First up is our disclaimer.  We got this game because we wanted to review it and as such
all views in this article our are own, and no money has been exchanged for this review.

splash_logoDragon Ball Xenoverse was created by Bandai Namco games, and carries the Dragon Ball franchise onto the PC! Battling alongside your favorite heroes such as Goku, Gohan, Vegeta, and Yam… Okay lets be honest, if I finished that sentence I’d be killing people with laughter.

One interesting feature is that you can create your own Dragon Ball-themed character with Bandai’s in-depth character creator. However this can create some problems, such as me running into Taylor
Swift…or Adolph Hitler!
Another issue I have noticed in the game is the lack of a community. Bandai decided to treat the game as a Massively Multiplayer Online (MMO) experience, but only implemented chat options that are “family-friendly”.  Speaking options are limited to “Hello”, “I’m Hungry.”, “I’m Thirsty.”, “Searching for party,” and other simple statements.
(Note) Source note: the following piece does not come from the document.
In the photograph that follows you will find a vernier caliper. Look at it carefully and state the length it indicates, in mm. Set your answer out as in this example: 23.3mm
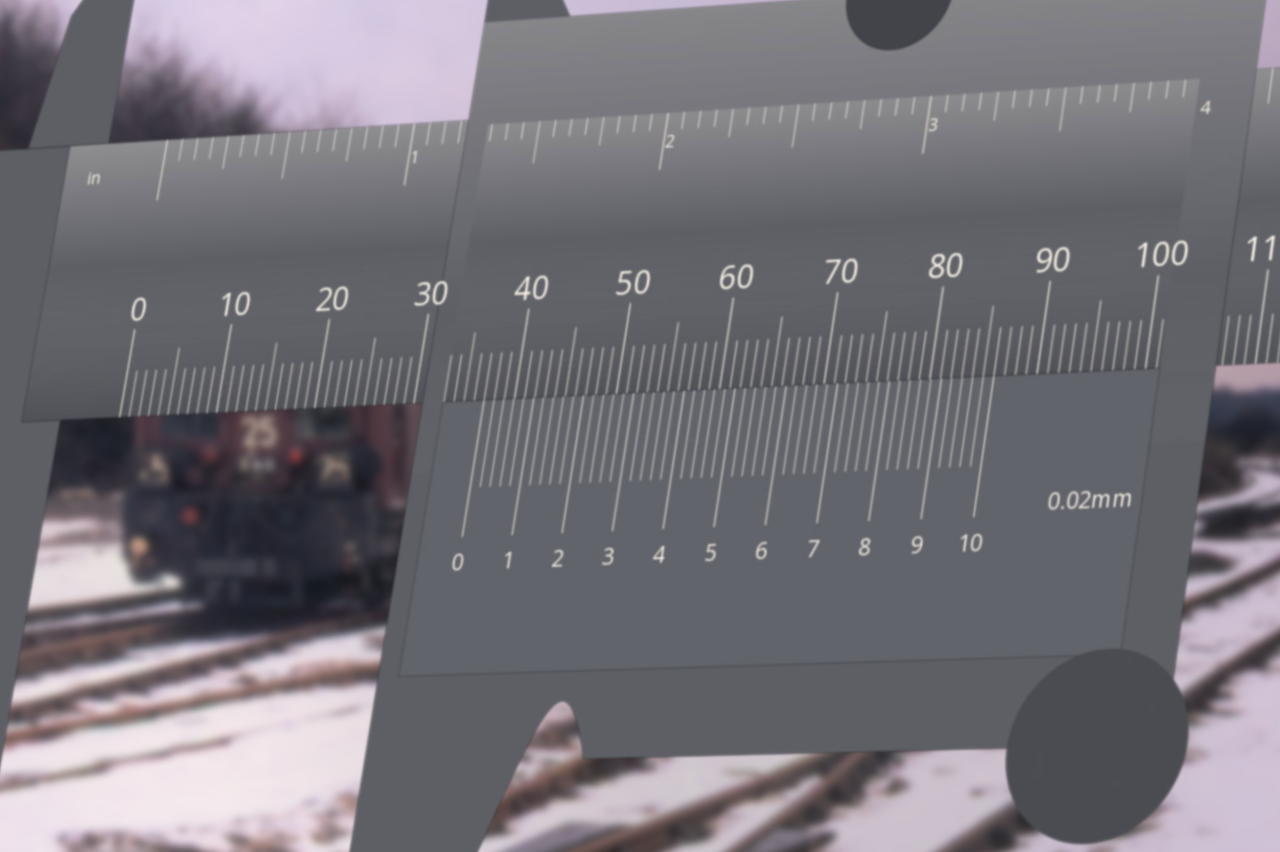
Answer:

But there is a reprieve. The game includes a microphone option so you can say to other players: “Dammit Kakarot, I am the strongest alive because I am Vegeta, Prince of all Saiyans!” Despite their best efforts in keeping the game family-friendly, Bandai has given players access to a microphone. As such, I kept getting cursed out when I tried to join parties because the people playing didn’t know how to create a private room for themselves and their friends.
However there are some bright sides to the game’s overall design. My favorite is that you can create a character from Earthling, Saiyan, Majin, Namakian and Frieza races. This helps determine how you build your character, as well as their overall strengths and weakness.

Let’s face it, you will all probably pick Saiyan like I did, just so you can yell at the screen go KAAA MEEEE HAAAA MEEE HAAA. If you’re expecting to go all Super Saiyan 3, good luck. The only time you get to do that is during the opening sequence (where you fight Buu as Goku).

Players may advance only to Super Saiyan 2 or Super Vegeta 2. Ultimately the Dragon Ball Xenoverse story conflicts with the canon, especially with respect to the recent Battle of the Gods movie. But don’t fret, fans. The canon doesn’t get entirely wrecked by this game; just a tiny bit. I am apprehensive, though about what may happen when the new Resurrection F movie comes out; how they will mess with the canon even more.

Another thing about the story is that it felt dry and a bit forced at times. As I am a person who enjoyed the series as a child, I am a bit disappointed about how they handled a few things.  After all, you are defending time itself. Additionally, I’d like to experience Goku’s true transformation all over again, and not have him babel on saying:
“I’m a Saiyan from Earth. I’m your worst nightmare, Frieza!”

Ultimately, the game is good, minus the forced dialog and lack of speaking options.
You aren’t allowed to use Microsoft in the lobby either, so you generally spend about five minutes per group talking with other players before you leave. Also, there is no “friending” option; only a “favorite”, which simply keeps players’ character data handy in case you want to play offline with NPC versions of their character.

Lastly, there is an horrendous bug where the Steam cloud can actually corrupt your data, and in so doing replace your current and future game saves with broken saves. I’ve lost sixty hours worth of game play as of this review, and I hope Bandai fixes this soon.